▸ **TASKS TO PERFORM**
(1) Answer these questions about the patch cover letter, one line each:
(a) On what date was the message sent?
(b) How many patches does the series contain, according to its subject line?
(c) What three kinds of bugs does the author report running into?
(2) Using the patch cover letter, explain in one to three sentences what experience the author gives as the background for this series.
(3) Continue the patch cover letter from the point where it stops.

*** EXCERPT PROVIDED ***

- Jiang Liu

amd-gfx.lists.freedesktop.org archive mirror
 help / color / mirror / Atom feed

From: Jiang Liu <gerry@linux.alibaba.com>
To: alexander.deucher@amd.com, christian.koenig@amd.com,
	Xinhui.Pan@amd.com, airlied@gmail.com, simona@ffwll.ch,
	sunil.khatri@amd.com, lijo.lazar@amd.com, Hawking.Zhang@amd.com,
	mario.limonciello@amd.com, Jun.Ma2@amd.com,
	xiaogang.chen@amd.com, Kent.Russell@amd.com,
	shuox.liu@linux.alibaba.com, amd-gfx@lists.freedesktop.org
Cc: Jiang Liu <gerry@linux.alibaba.com>
Subject: 
Date: Wed,  8 Jan 2025 21:59:52 +0800	[thread overview]
Message-ID: <cover.1736344725.git.gerry@linux.alibaba.com> (raw)

Subject: [RFC PATCH 00/13] Enhance device state machine to better support suspend/resume

Recently we were testing suspend/resume functionality with AMD GPUs,
we have encountered several resource tracking related bugs, such as
double buffer free, use after free and unbalanced irq reference count.

*** End of EXCERPT PROVIDED ***
*** PROVIDED MATERIAL ***

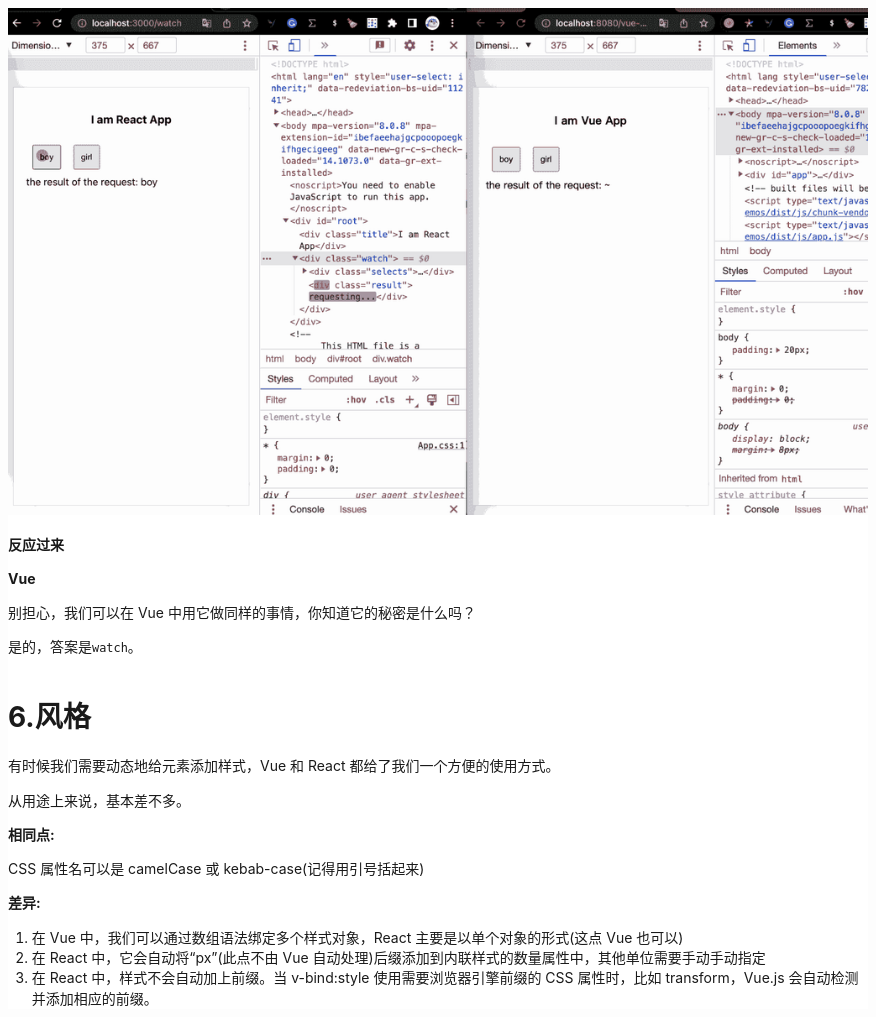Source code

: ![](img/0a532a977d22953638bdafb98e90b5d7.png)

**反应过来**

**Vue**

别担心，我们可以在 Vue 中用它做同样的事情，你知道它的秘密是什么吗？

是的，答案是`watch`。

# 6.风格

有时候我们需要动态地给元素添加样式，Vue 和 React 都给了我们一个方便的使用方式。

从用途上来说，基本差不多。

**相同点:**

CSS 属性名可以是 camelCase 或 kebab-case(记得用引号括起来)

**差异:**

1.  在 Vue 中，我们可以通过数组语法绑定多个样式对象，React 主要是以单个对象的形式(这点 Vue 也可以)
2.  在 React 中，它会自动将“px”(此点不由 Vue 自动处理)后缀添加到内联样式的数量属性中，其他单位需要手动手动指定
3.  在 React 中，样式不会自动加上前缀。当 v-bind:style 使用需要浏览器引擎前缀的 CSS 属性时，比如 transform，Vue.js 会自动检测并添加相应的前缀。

*** End of PROVIDED MATERIAL ***

▸ **ANSWERS TO THE PROBLEMS**
(1)
(a) Wednesday, January 8, 2025.
(b) Thirteen patches.
(c) Double buffer free, use after free, and unbalanced irq reference count.

(2) While testing suspend/resume functionality with AMD GPUs, the author's team hit several bugs related to resource tracking. These were double buffer free, use after free, and an unbalanced irq reference count. The series is titled as an effort to enhance the device state machine to better support suspend/resume.

(3)
We have tried to solve these issues case by case, but found that may
not be the right way. Especially about the unbalanced irq reference
count, there will be new issues appear once we fixed the current known
issues. After analyzing related source code, we found that there may be
some fundamental implementaion flaws behind these resource tracking
issues.

The amdgpu driver has two major state machines to driver the device
management flow, one is for ip blocks, the other is for ras blocks.
The hook points defined in struct amd_ip_funcs for device setup/teardown
are symmetric, but the implementation is asymmetric, sometime even
ambiguous. The most obvious two issues we noticed are:
1) amdgpu_irq_get() are called from .late_init() but amdgpu_irq_put()
   are called from .hw_fini() instead of .early_fini().
2) the way to reset ip_bloc.status.valid/sw/hw/late_initialized doesn't
   match the way to set those flags.

When taking device suspend/resume into account, in addition to device
probe/remove, things get much more complex. Some issues arise because
many suspend/resume implementations directly reuse .hw_init/.hw_fini/
.late_init hook points.

So we try to fix those issues by two enhancements/refinements to current
device management state machines.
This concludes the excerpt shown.